Pros / It's the most affordable Bluetooth FM transmitter.
Cons / The signal clarity is awful.
Verdict / FM transmitters don't provide a great audio quality, and the Nulaxy KM18 is no exception. However, it's significantly better than other FM transmitters.
FM transmitters aren't the best option, but for stereo's lacking an AUX port, it's the only option. With this in mind, the Nulaxy KM18 is the best Bluetooth FM transmitter I tested, despite having an audio quality far worse than each of the AUX-in Bluetooth adapters, like the Anker SoundSync Drive. However, it's significantly better than other FM transmitters I tested. The ease of pairing is superior, as are the controls, making it easy to find the best FM station for reception quality. So, if a Bluetooth FM transmitter is your only option, the Nulaxy KM18 is your best choice.
The Nulaxy KM18 is the most popular Bluetooth car kit on Amazon, and it's not even close. With over 11,500 reviews (twice as much as the second most reviewed product) and a 4.3 rating (tied with other devices for the highest overall rating), the KM18 is clearly popular. The $17.99 price likely has something to do with that, as it's the second most affordable Bluetooth car adapter and the most affordable FM transmitter.
The biggest issue with FM transmitters is the radio technology isn't designed for great audio. Radio signals have a low signal-to-noise ratio – there's a lot of static in the signal. This was clearly evident in the signal clarity test, where the Nulaxy received a D+ grade. When the volume is relatively high, you can trick your ears into ignoring the noise in the signal. With the KM18, the static isn't noticeable unless the songs get quiet or in the lull between songs. In other words, it's tolerable for an FM transmitter. While it's nowhere near the quality of an AUX-in Bluetooth adapter, the quality is a lot better than the Mpow and GOgroove FlexSMART X5 FM transmitters. Both of those devices received D- grades and were nearly intolerable.
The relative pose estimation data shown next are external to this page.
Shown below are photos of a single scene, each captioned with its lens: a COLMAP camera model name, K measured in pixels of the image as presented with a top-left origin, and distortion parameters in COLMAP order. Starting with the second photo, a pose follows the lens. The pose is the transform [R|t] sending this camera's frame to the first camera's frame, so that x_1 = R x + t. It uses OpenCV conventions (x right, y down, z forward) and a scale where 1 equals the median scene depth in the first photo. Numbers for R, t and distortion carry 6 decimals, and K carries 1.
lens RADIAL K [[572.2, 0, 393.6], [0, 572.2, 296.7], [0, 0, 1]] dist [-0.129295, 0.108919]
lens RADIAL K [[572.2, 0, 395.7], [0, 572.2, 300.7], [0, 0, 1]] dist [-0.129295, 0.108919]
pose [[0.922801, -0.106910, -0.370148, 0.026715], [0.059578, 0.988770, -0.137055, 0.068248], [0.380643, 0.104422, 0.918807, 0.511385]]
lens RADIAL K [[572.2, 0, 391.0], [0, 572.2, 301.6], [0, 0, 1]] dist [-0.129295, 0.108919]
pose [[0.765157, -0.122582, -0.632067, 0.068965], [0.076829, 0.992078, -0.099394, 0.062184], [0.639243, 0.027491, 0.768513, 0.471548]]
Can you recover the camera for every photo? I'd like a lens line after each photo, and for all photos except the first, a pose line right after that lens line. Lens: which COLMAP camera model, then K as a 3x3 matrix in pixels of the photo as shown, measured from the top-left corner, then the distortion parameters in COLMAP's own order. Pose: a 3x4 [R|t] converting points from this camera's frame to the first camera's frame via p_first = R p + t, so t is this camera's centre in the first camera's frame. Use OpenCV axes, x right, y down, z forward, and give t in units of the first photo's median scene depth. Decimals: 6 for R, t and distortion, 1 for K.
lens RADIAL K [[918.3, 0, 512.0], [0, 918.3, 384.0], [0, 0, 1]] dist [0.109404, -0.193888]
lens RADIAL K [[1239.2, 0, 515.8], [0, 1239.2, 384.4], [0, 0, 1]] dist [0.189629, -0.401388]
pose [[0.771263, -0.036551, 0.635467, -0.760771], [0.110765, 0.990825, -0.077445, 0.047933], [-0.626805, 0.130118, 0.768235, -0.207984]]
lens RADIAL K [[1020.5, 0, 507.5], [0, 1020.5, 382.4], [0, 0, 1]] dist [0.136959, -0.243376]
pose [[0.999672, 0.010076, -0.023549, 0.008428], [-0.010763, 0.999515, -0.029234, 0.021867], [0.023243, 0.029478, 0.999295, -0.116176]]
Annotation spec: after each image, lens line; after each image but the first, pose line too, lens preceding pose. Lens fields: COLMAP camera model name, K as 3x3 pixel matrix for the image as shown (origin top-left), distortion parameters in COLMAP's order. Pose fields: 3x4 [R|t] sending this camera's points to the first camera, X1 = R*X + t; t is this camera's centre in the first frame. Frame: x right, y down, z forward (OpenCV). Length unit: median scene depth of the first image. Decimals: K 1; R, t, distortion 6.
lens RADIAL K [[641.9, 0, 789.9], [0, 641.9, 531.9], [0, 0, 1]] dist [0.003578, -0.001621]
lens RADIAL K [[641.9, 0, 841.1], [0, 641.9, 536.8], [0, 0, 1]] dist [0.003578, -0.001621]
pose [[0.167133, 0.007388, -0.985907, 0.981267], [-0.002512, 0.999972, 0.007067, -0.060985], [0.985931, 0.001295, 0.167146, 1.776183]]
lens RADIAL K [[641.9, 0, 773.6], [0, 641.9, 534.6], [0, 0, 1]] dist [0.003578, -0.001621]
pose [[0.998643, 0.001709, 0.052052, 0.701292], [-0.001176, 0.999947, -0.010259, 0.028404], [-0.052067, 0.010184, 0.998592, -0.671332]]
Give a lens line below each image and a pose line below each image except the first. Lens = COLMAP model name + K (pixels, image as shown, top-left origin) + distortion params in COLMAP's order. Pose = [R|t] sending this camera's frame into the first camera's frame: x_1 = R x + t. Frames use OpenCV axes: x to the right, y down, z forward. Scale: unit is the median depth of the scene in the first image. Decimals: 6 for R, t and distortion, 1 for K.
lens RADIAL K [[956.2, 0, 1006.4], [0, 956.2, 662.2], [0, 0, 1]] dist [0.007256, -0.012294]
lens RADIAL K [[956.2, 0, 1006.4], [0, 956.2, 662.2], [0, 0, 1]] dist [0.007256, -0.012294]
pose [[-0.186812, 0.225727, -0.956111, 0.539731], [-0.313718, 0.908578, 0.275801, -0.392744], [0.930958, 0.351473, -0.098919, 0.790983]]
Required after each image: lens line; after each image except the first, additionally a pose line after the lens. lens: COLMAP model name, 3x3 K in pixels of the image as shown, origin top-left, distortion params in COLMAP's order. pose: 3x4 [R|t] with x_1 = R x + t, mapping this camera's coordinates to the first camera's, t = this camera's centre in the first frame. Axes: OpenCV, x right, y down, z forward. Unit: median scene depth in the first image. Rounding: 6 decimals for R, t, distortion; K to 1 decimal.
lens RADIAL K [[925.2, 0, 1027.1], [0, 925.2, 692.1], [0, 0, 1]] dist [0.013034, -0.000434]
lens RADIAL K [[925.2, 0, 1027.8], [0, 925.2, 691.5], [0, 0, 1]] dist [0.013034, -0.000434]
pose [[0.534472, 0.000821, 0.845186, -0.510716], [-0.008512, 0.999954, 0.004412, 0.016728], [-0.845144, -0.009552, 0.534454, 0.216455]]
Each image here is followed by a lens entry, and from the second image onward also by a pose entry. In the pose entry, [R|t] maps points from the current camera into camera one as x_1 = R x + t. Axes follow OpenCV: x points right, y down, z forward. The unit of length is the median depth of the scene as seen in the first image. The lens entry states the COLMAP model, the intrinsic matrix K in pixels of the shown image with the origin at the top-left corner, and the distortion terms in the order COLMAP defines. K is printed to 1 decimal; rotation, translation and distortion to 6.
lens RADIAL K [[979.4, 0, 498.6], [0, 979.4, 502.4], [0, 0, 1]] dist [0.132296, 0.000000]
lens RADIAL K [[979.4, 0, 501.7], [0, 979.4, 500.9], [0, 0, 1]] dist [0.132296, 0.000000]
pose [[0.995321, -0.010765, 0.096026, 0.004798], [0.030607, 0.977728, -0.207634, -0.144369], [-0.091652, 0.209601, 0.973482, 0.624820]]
The signal strength of the KM18 received an A grade. This is a direct correlation to the signal clarity, because a stronger transmission results in better reception.
The KM18 has a AUX-in port. There are several ways you can make use of this port. First, you use a 3.5 mm audio cord and plug it into your car stereo's AUX port to forgo the FM transmission. However, I don't recommend this option. If your car stereo has an AUX port, I recommend opting for an unobtrusive AUX-in Bluetooth adapter. Second, you can connect other non-Bluetooth audio devices, such as an iPod, to the KM18's AUX port and transmit audio via the FM transmitter.
The call quality isn’t good, receiving a D+ grade. This shouldn't be a surprise though, considering the signal clarity issues of radio. In addition, with studies suggesting hands-free calling is not safer than hands-full calling, this subpar performance means little. Even if you're skeptical about the studies, the National Highway Traffic Safety Administration considers phone conversations, whether hands-free or not, as distracted driving.
The KM18 plugs into your car charger and features an adjustable arm, a similar design to other FM transmitters. The biggest issue with this design is how obtrusive it can be. In my car, it's too close to the gear shift. Even with the short adjustable arm, it gets in the way. Clearly, this isn’t an issue in all vehicles, but it is something to consider.
The controls received an A for ease of use. It's a very simple and intuitive setup. The controls are clearly labeled and the display is big enough to see from the driver's seat, making it easy to navigate radio stations, but it's not so big it becomes more obtrusive than it already is.
The ease of pairing received a B grade. It took me about a minute to successfully pair the KM18 to my phone and music player. This was considerably better than half of the Bluetooth adapters I tested. There were still a handful of faster and easier to pair devices.
As one of the most affordable Bluetooth car kits on the market, the Nulaxy KM18 is a good option for streaming music, especially if your stereo doesn't have an AUX port. The FM transmission isn't comparable to the AUX-in quality, but many older stereos don't have AUX ports. It's bigger than most Bluetooth adapters and has the potential to get in the way, but the controls are easier to use than other Bluetooth FM transmitters.